Docker (make docker-dev)
Reproduction steps
- Deploy DeerFlow using docker/docker-compose.yaml.
- Keep the default Gateway worker setting: command includes: --workers ${GATEWAY_WORKERS:-4}
- Enable channels.wecom in config.yaml with valid bot_id / bot_secret.
- Configure: channels.langgraph_url: http://gateway:8001/api channels.gateway_url: http://gateway:8001
- Start the stack.
- Send a first message to the WeCom bot. It usually succeeds.
- Send follow-up messages in the same WeCom conversation.
- Observe intermittent 401 Unauthorized from POST /api/threads/<thread_id>/runs/stream.
- Set GATEWAY_WORKERS=1 and restart the stack.
- Repeat the same WeCom messages. The 401 no longer appears.
Relevant logs
[Bus] inbound enqueued: channel=wecom
[Manager] received inbound
[Manager] invoking runs.stream(thread_id=dda8d36f-6a1d-42c1-b03c-1c3cb42ed20e)

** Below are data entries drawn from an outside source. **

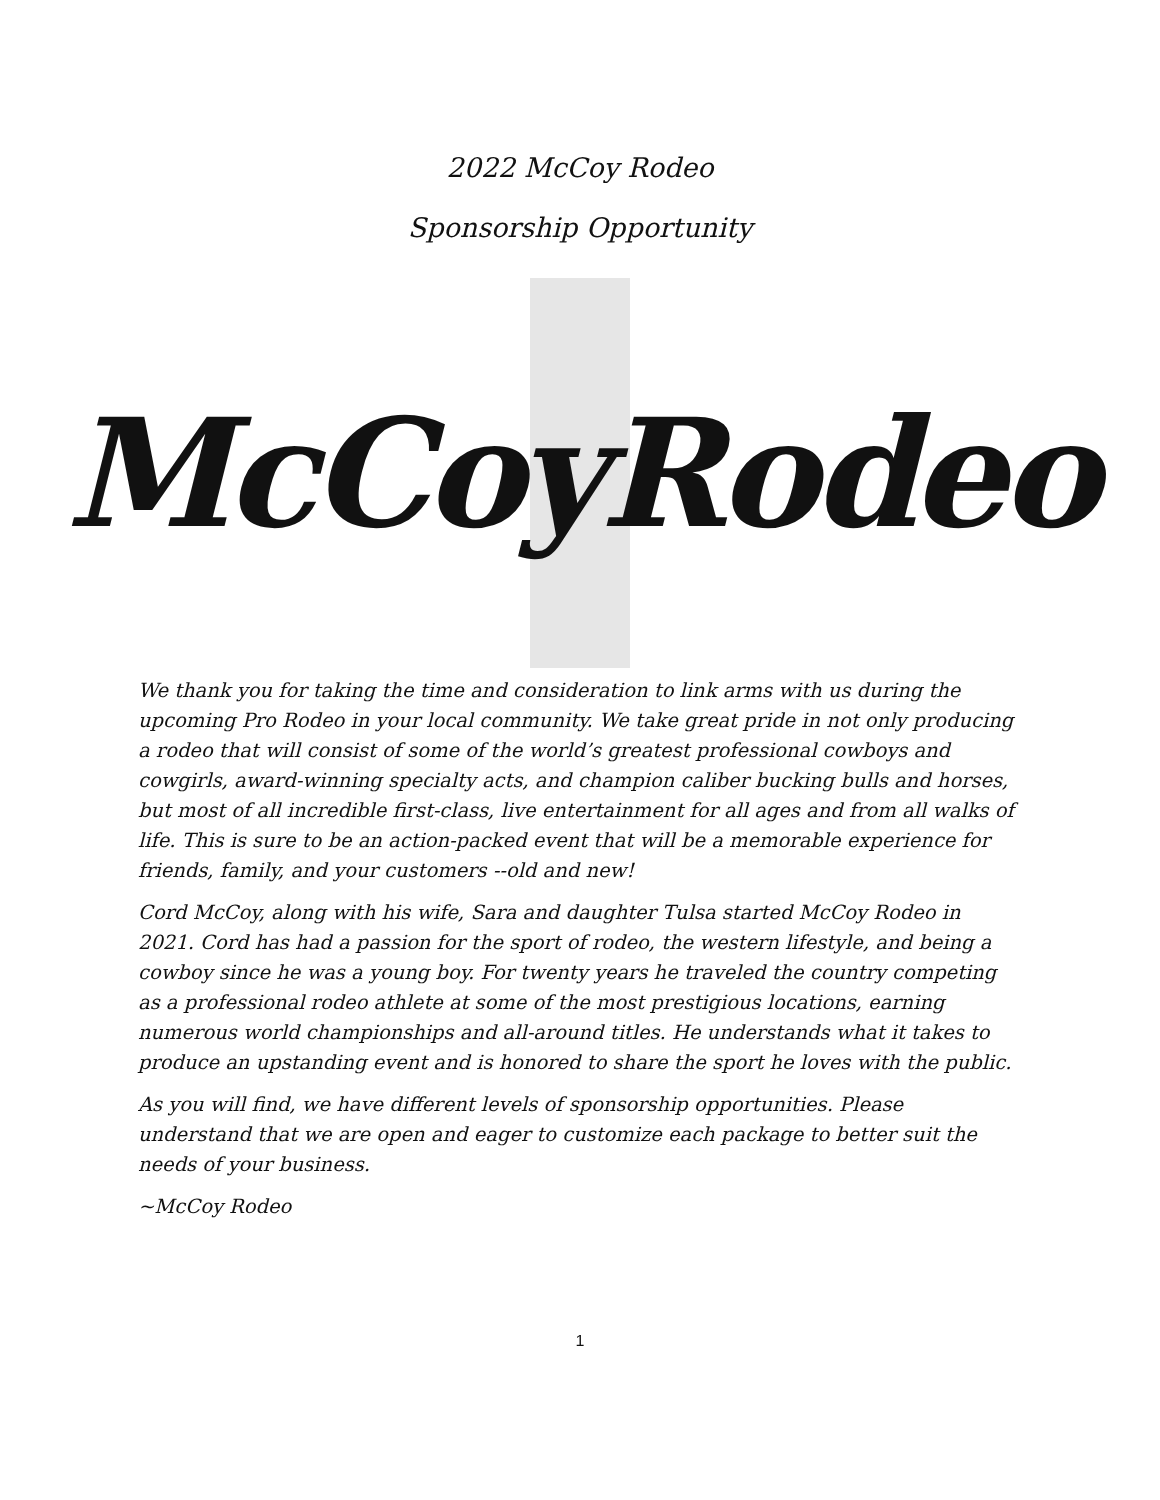2022 McCoy Rodeo
Sponsorship Opportunity
McCoyRodeo
We thank you for taking the time and consideration to link arms with us during the upcoming Pro Rodeo in your local community. We take great pride in not only producing a rodeo that will consist of some of the world’s greatest professional cowboys and cowgirls, award-winning specialty acts, and champion caliber bucking bulls and horses, but most of all incredible first-class, live entertainment for all ages and from all walks of life. This is sure to be an action-packed event that will be a memorable experience for friends, family, and your customers --old and new!
Cord McCoy, along with his wife, Sara and daughter Tulsa started McCoy Rodeo in 2021. Cord has had a passion for the sport of rodeo, the western lifestyle, and being a cowboy since he was a young boy. For twenty years he traveled the country competing as a professional rodeo athlete at some of the most prestigious locations, earning numerous world championships and all-around titles. He understands what it takes to produce an upstanding event and is honored to share the sport he loves with the public.
As you will find, we have different levels of sponsorship opportunities. Please understand that we are open and eager to customize each package to better suit the needs of your business.
~McCoy Rodeo
1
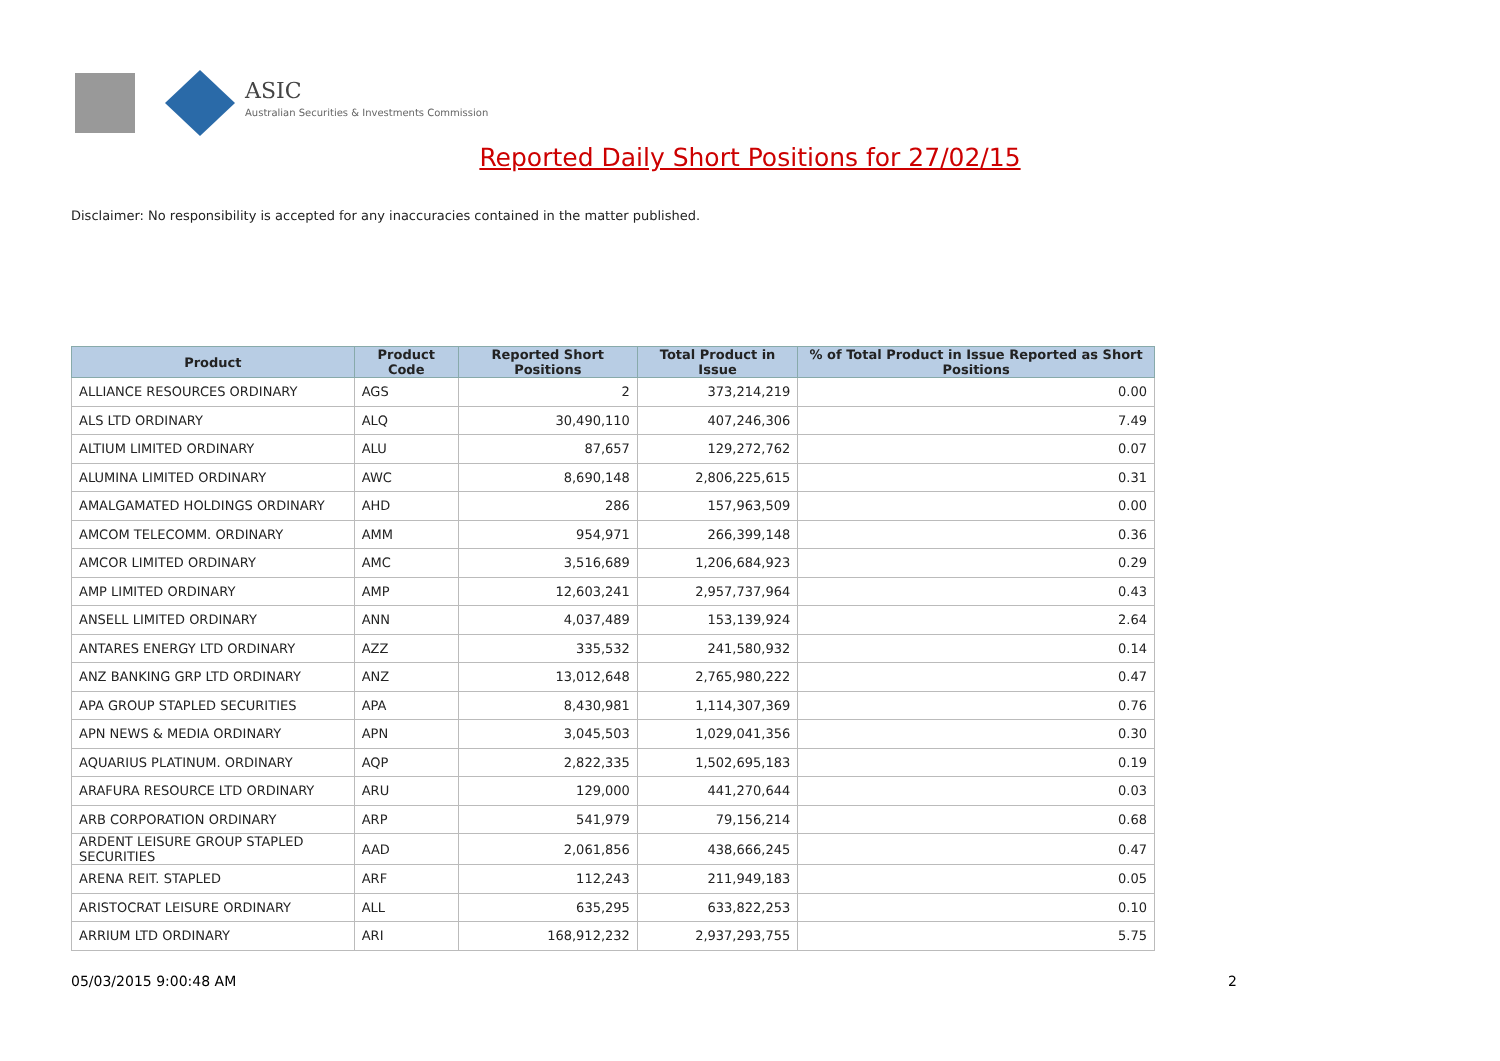ASIC
Australian Securities & Investments Commission
Reported Daily Short Positions for 27/02/15
Disclaimer: No responsibility is accepted for any inaccuracies contained in the matter published.
| Product | Product Code | Reported Short Positions | Total Product in Issue | % of Total Product in Issue Reported as Short Positions |
| --- | --- | --- | --- | --- |
| ALLIANCE RESOURCES ORDINARY | AGS | 2 | 373,214,219 | 0.00 |
| ALS LTD ORDINARY | ALQ | 30,490,110 | 407,246,306 | 7.49 |
| ALTIUM LIMITED ORDINARY | ALU | 87,657 | 129,272,762 | 0.07 |
| ALUMINA LIMITED ORDINARY | AWC | 8,690,148 | 2,806,225,615 | 0.31 |
| AMALGAMATED HOLDINGS ORDINARY | AHD | 286 | 157,963,509 | 0.00 |
| AMCOM TELECOMM. ORDINARY | AMM | 954,971 | 266,399,148 | 0.36 |
| AMCOR LIMITED ORDINARY | AMC | 3,516,689 | 1,206,684,923 | 0.29 |
| AMP LIMITED ORDINARY | AMP | 12,603,241 | 2,957,737,964 | 0.43 |
| ANSELL LIMITED ORDINARY | ANN | 4,037,489 | 153,139,924 | 2.64 |
| ANTARES ENERGY LTD ORDINARY | AZZ | 335,532 | 241,580,932 | 0.14 |
| ANZ BANKING GRP LTD ORDINARY | ANZ | 13,012,648 | 2,765,980,222 | 0.47 |
| APA GROUP STAPLED SECURITIES | APA | 8,430,981 | 1,114,307,369 | 0.76 |
| APN NEWS & MEDIA ORDINARY | APN | 3,045,503 | 1,029,041,356 | 0.30 |
| AQUARIUS PLATINUM. ORDINARY | AQP | 2,822,335 | 1,502,695,183 | 0.19 |
| ARAFURA RESOURCE LTD ORDINARY | ARU | 129,000 | 441,270,644 | 0.03 |
| ARB CORPORATION ORDINARY | ARP | 541,979 | 79,156,214 | 0.68 |
| ARDENT LEISURE GROUP STAPLED SECURITIES | AAD | 2,061,856 | 438,666,245 | 0.47 |
| ARENA REIT. STAPLED | ARF | 112,243 | 211,949,183 | 0.05 |
| ARISTOCRAT LEISURE ORDINARY | ALL | 635,295 | 633,822,253 | 0.10 |
| ARRIUM LTD ORDINARY | ARI | 168,912,232 | 2,937,293,755 | 5.75 |
05/03/2015 9:00:48 AM 2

POST /api/threads/dda8d36f-6a1d-42c1-b03c-1c3cb42ed20e/runs/stream HTTP/1.1" 401 Unauthorized
langgraph_sdk.errors.AuthenticationError: 401 Unauthorized
Traceback:
File "/app/backend/app/channels/manager.py", line 858, in _handle_streaming_chat
async for chunk in client.runs.stream(
File "/app/backend/.venv/lib/python3.12/site-packages/langgraph_sdk/_async/http.py", line 238, in stream
await _araise_for_status_typed(res)
File "/app/backend/.venv/lib/python3.12/site-packages/langgraph_sdk/errors.py", line 221, in _araise_for_status_typed
raise err
[Manager] streaming response completed: error=401 Unauthorized
Git state
commit: c810e9f tag/version context: v2.0-m1-rc1 PR included: #2932
Additional context
This does not look like a WeCom WebSocket disconnect issue, because failed messages still reach Gateway:
[Bus] inbound enqueued [Manager] received inbound
The failure happens later when ChannelManager calls client.runs.stream(...).
Code-level hypothesis:
-
docker/docker-compose.yaml starts Gateway with multiple Uvicorn workers by default: --workers ${GATEWAY_WORKERS:-4}
-
app.gateway.internal_auth currently generates the internal auth token process-locally: _INTERNAL_AUTH_TOKEN = secrets.token_urlsafe(32)
-
app.channels.manager creates the LangGraph SDK client with: create_internal_auth_headers() plus CSRF cookie/header
-
With multiple Gateway workers, the IM channel worker may create an internal HTTP request using worker A's process-local token, but the HTTP request can be handled by worker B.
-
Worker B has a different process-local token, so AuthMiddleware does not accept X-DeerFlow-Internal-Token. Because the request has no browser access_token cookie, it returns 401.
The web UI does not hit this issue because browser requests use access_token cookie/JWT + CSRF, not the process-local internal auth token.
Suggested fix:
Introduce a shared internal auth token, for example DEER_FLOW_INTERNAL_AUTH_TOKEN, and have all Gateway workers use that value. If the env var is absent, fallback to the current process-local token for single-worker local development. Docker/deploy scripts could generate and persist this token similarly to BETTER_AUTH_SECRET / AUTH_JWT_SECRET.
After this fix, IM channels should work with GATEWAY_WORKERS > 1.